A British police sergeant who tried to hide evidence of a dead detective's love affair to protect the man's long-term partner has failed at the Court of Appeal in his bid to win his job back.
The detective died in a road crash in 2008 and the sergeant acted to save the dead man's family further grief.
But Sergeant Neil Salter's misconduct was so serious that in December last year the High Court ruled he must quit his job - overturning an earlier decision reinstating him to the reduced rank of constable.
Salter challenged the High Court's decision in the Appeal Court but three senior Lord Justices rejected his application on Tuesday after having found the "operational integrity of the police is of fundamental importance".
Salter, described as an "old-fashioned policeman" with an unblemished record, was investigating the death of Detective Constable Ian Morton in a road crash on October 26, 2008.
Unbeknown to Morton's partner, the night before his death he had been with his secret lover, who worked for another police force.

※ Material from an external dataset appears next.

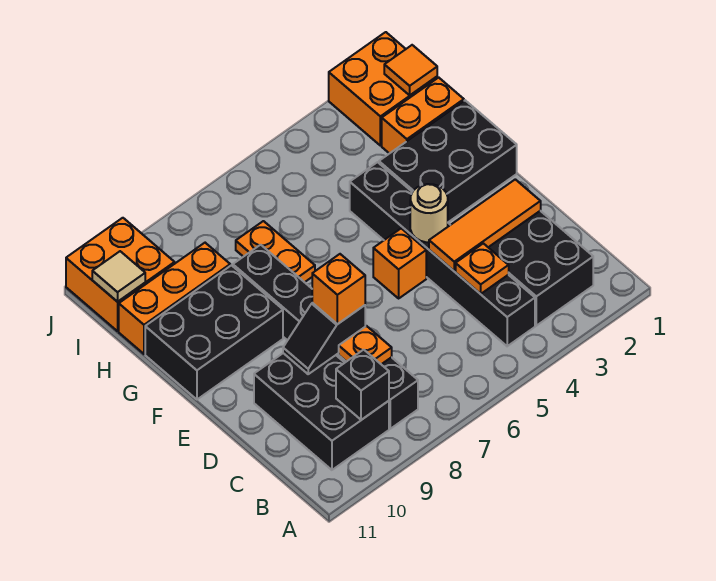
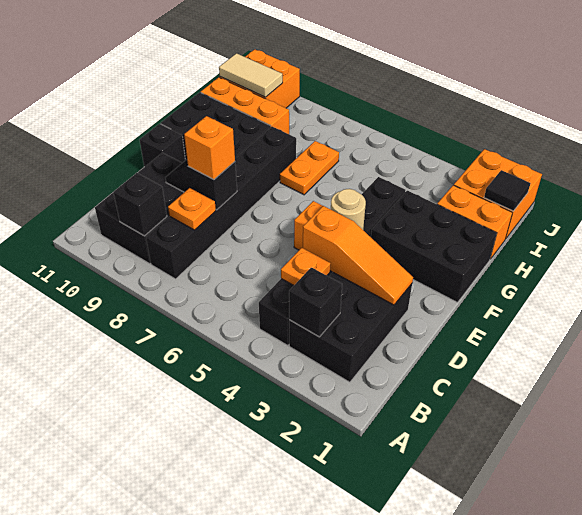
none -> black 1x1 brick [289,267,342,337]
orange 1x3 tile [429,179,541,271] -> orange 1x3 slope [303,206,413,305]
none -> black 1x1 brick [140,124,185,167]
orange 1x1 tile [384,45,437,95] -> black 1x1 tile [484,170,530,211]
tan 1x1 tile [92,251,145,302] -> tan 1x2 tile [219,53,283,97]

Salter became aware of the affair and sought to protect his dead colleague's family.
Two mobile phones were recovered from the death crash vehicle, one of which Salter knew contained text messages which provided evidence of the affair.
Salter, who was the deputy senior investigating officer with 22 years service, instructed a police constable to go to a vehicle recovery centre, find the telephone and destroy it.
That officer refused and raised the matter with other senior officers, which led to Salter's arrest.
When questioned, he admitted using the words "destroy the phone" and said he was thinking out loud.
Salter said his intention was to protect Morton's family from discovering the affair.
He knew the coroner conducting the inquest into the death would require all the evidence to be produced.